* Problem details:
Reproduce the service-modeling methodology text below word for word, starting with "In this methodology" and going on through "services from conceptual)".

* Passage for review:
SAP can also helps us with high level processes (which describe flow between second level capabilities) by using business scenario maps. When clicking on second level capabilities in the solution map you’ll get the list of the third capabilities. If SAP defined a business scenario map, you’ll see it in the upper right side of the page. Clicking on the link will take you to high level processes that you can translate to your own modeling tool. You can use this path to see it working (http://www.sap.com/solutions/businessmaps/solutionmaps/index.epx

Automotive – OEM > Time-to-Market > New Product Development and Introduction).

If no business scenario maps exist or you need to model process of low level capabilities you should do this work by performing interviews with different roles in the enterprise. If you have to model processes it’s important to set in advance what should be the level of details for describing processes. Drilling into low level of details might extend the time needed to do the work and will impact on your ability to read and understand processes. As a rule of thumb break the enterprise into organization unit and focus on tasks done by the third hierarchy organization units.

  • Step 4 (identify information types and information worlds)

This step is about identifying information types and how they composed into information worlds. Most of this work is based on the processes we just modeled in the previous step.

The first task here is to go through the processes and to identify what are the information types that used in order to do the processes. Again, information types are customer, order, worker, manufacture, car, etc’. Having the information types we can start to group them into information worlds.

The first criterion to group information types into information worlds is by ownerships. Certain information type in the enterprise should be owned by one role in the enterprise. It doesn’t say that other roles won’t be able to access this information world and manipulate it; we just say that one role responsible for it. If you have clear ownership model in your enterprise you can group information types into information worlds (such as Marketing, Production, Design, HR, Financial, etc’)

If no clear ownership model exists you can classify information types by usage of role. Most of the information types are accessing on daily basis by certain role and in less frequency by other roles. All information types that access frequently by one role in the enterprise can be grouped into Information world. For all other information types a series of discussions should be taken to agree upon the owner.

After grouping information types into information worlds we recommend trying identifying what are the information types that use internally (by the information world owner) and types that used by other roles. In a warehouse information world for example, inventory is a local information type while the order information type is also used by other roles. This exercise will be helpful in the next step.

Information worlds serve two main targets. They help to create ordered in the information jungle, thus to reduce problems in the IT world (mainly in the information domain). Information worlds are also serving as a semantic model of the enterprise. Logical information model can be easily translated into MDM model, but that deserve a dedicate article.

In this methodology we’ll use information worlds to identify what are the logical services for our enterprise.

  • Step 5 (identifying logical services from conceptual)

Lets recap what we’ve done by now. We start with capabilities and identifying which capability level should be declared as conceptual services. Do understand capabilities we model the processes to understand how the enterprise perform capabilities. Using the mapped processes we manage to identify what are the information types needed to perform the processes and we group information types into information worlds.

Conceptual services can be delivered by humans, computes and combination between them. Logical services are information based services. Information based services are services which use information as input/output. We aren’t interesting in the information needed to perform the work at this step. This data is irrelevant now since it will influence the internal implementation of the service. Therefore, having conceptual services can be the input for identifying logical services.

* Available data:
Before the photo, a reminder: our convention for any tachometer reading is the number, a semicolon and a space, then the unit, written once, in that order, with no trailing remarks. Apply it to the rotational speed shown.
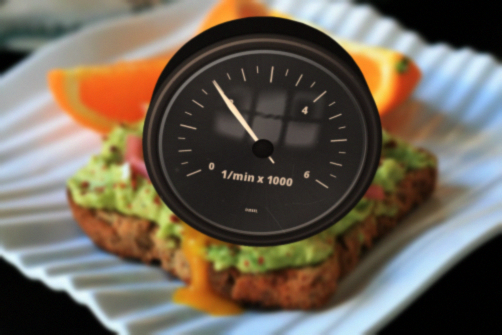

* Exercise answer:
In this methodology we’ll use information worlds to identify what are the logical services for our enterprise.

  • Step 5 (identifying logical services from conceptual)